Mountain in New Zealand

Te Mata Peak is a peak south of Hastings rising up to 399m in the Te Mata Hills in the Hawke's Bay region of New Zealand. A sealed road leads to the popular lookout at the summit, as well as many trails for hikers and mountain bikers. The Hastings suburb of Havelock North is situated at the base of the peak. Te Mata peak and the surrounding range runs in a North-East to South-West direction. The slopes on the North-Western side build up gradually. Havelock North is built upon the rolling hills at the lower extent of the ranges. The topography of the South-Eastern side has been heavily influenced by the Tukituki River, forming the Tukituki Valley. From Te Mata Peak, cliffs on the South-Eastern side drop 140 meters before extending into the rolling hills of the Tukituki Valley, making these cliffs some of the highest in the North Island of New Zealand. Their height is subject to erosion, with multiple instances of rockfall into the valley below. From the peak, large boulders can be witnessed in the valley as evidence of previous rockfall.

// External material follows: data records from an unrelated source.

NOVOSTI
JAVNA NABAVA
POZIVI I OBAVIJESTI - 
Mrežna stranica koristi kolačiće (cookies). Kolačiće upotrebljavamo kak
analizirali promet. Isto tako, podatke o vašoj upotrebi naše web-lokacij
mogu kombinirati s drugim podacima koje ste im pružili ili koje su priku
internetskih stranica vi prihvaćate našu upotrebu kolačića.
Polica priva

As the highest peak in the area, it offers views over the Heretaunga Plains, and Hawke's Bay, including Napier. On a clear day, the view stretches as far as Mount Ruapehu and Māhia Peninsula. Beneath Te Mata Peak rests the Craggy Range vineyard and the Tukituki River.

The name originates from the name of the hillscape in Māori, Te Mata-o-Rongokako, or "the face of Rongokako". Rongokako was an ancestor of the Ngāti Kahungunu and the area is believed to be his final resting place. When looking at the peak from the north, it appears to be the silhouette of a person lying down, which is said to be Rongokako. European settlers called the peak the "Sleeping Giant", a name which is still in use today.

The government bought the land from the local iwi in 1850, and it was subsequently purchased by John Chambers in the 1850s for use as a farming station. The land was gifted to the public as a park in perpetuity in 1927 by his descendants.

In October 2019 the Hastings District Council began work on filling in 1.3 km of a controversial walking track. The track had been cut by Craggy Range Winery in 2017, the local council having granted consent without informing the local iwi.